**AIM OF THE TASK**.
In the records below, find the line containing "2 School of", then extract that line and all subsequent lines exactly, leaving out everything else.

[SOURCE INFORMATION — start]

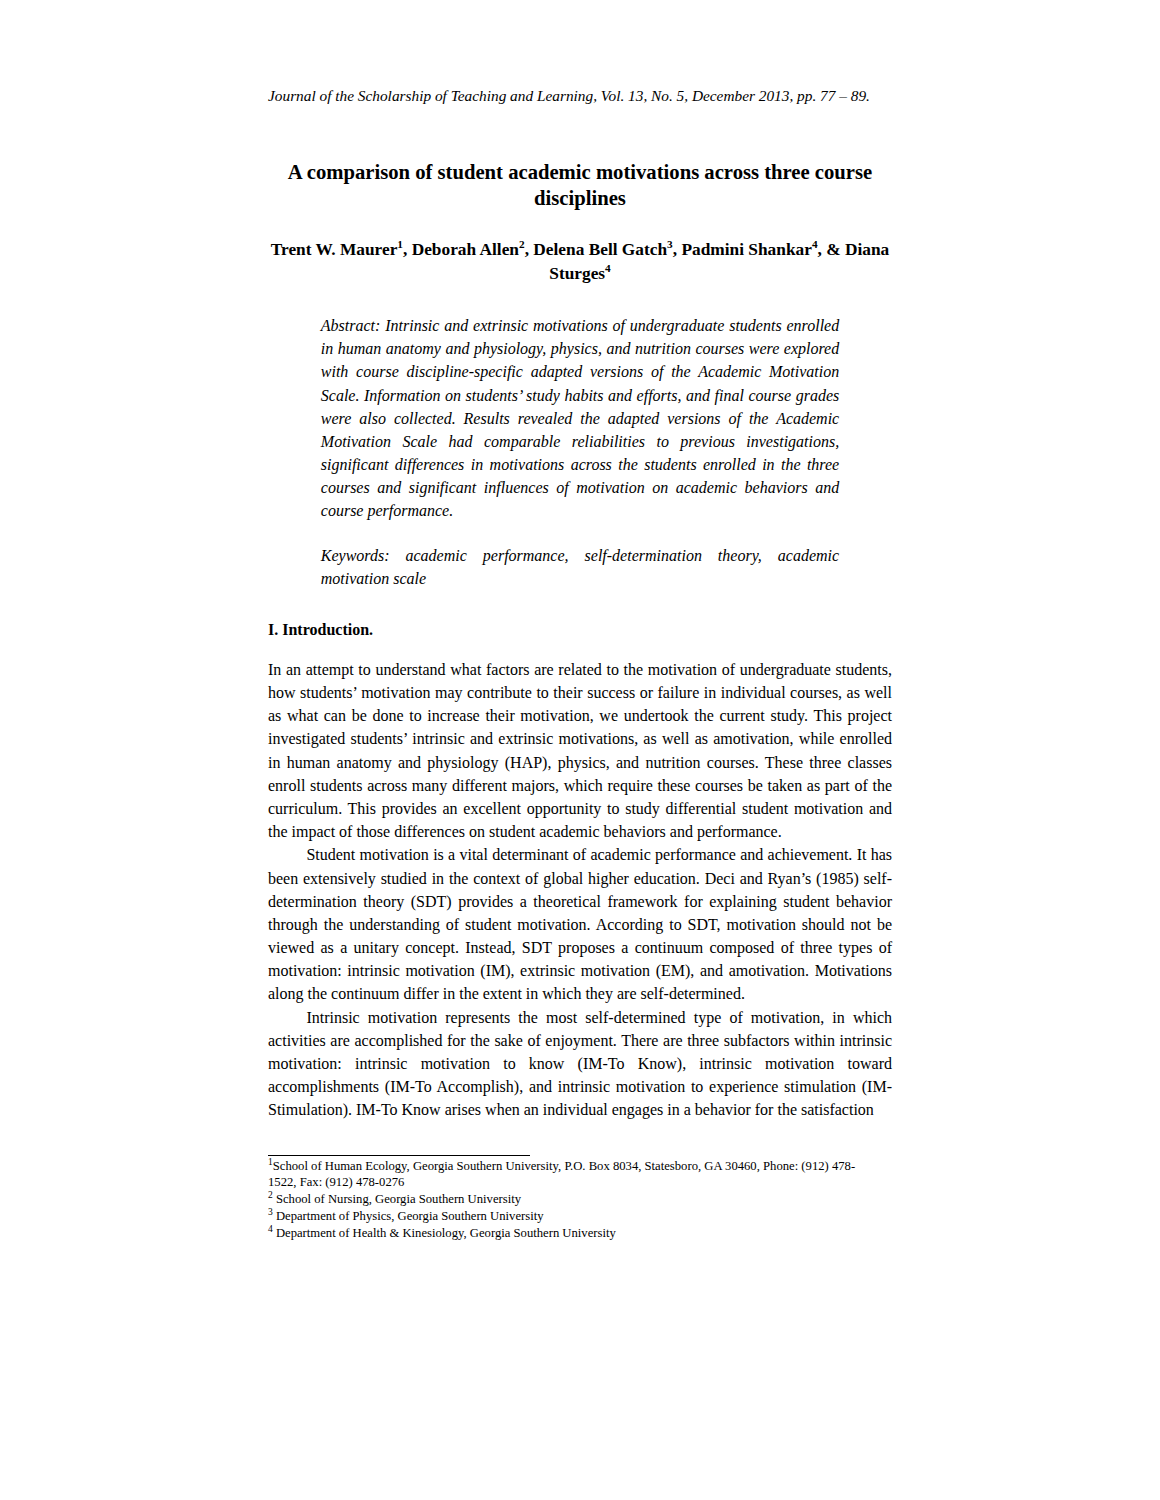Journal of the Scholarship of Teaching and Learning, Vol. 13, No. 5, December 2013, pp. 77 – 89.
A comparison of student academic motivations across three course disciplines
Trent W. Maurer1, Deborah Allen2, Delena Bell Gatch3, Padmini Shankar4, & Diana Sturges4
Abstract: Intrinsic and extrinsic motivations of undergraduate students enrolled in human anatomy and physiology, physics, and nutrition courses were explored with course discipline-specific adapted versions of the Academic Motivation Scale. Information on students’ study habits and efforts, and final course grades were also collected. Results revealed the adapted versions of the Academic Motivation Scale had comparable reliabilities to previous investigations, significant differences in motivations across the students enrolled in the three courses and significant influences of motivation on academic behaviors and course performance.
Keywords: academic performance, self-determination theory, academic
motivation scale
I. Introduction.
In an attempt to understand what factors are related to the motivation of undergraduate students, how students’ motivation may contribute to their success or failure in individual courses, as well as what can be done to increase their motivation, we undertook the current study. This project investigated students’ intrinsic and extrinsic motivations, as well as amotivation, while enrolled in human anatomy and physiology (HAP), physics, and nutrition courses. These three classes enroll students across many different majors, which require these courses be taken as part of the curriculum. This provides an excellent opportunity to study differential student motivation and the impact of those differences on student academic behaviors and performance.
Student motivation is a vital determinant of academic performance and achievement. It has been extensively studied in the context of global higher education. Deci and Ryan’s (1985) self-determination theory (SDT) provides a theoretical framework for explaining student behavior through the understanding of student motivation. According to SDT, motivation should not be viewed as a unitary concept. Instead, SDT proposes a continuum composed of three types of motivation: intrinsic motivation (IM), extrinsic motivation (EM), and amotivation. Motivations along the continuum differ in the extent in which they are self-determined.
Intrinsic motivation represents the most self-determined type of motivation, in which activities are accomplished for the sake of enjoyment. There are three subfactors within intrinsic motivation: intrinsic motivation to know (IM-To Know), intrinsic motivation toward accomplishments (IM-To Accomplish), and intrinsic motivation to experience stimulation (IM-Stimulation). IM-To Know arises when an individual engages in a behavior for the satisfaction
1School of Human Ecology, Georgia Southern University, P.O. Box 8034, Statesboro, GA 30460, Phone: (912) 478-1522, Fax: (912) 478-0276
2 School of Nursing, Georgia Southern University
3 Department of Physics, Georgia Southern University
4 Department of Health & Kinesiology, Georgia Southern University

[SOURCE INFORMATION — finish]

**OUTPUT FOR THIS EXERCISE**.
2 School of Nursing, Georgia Southern University
3 Department of Physics, Georgia Southern University
4 Department of Health & Kinesiology, Georgia Southern University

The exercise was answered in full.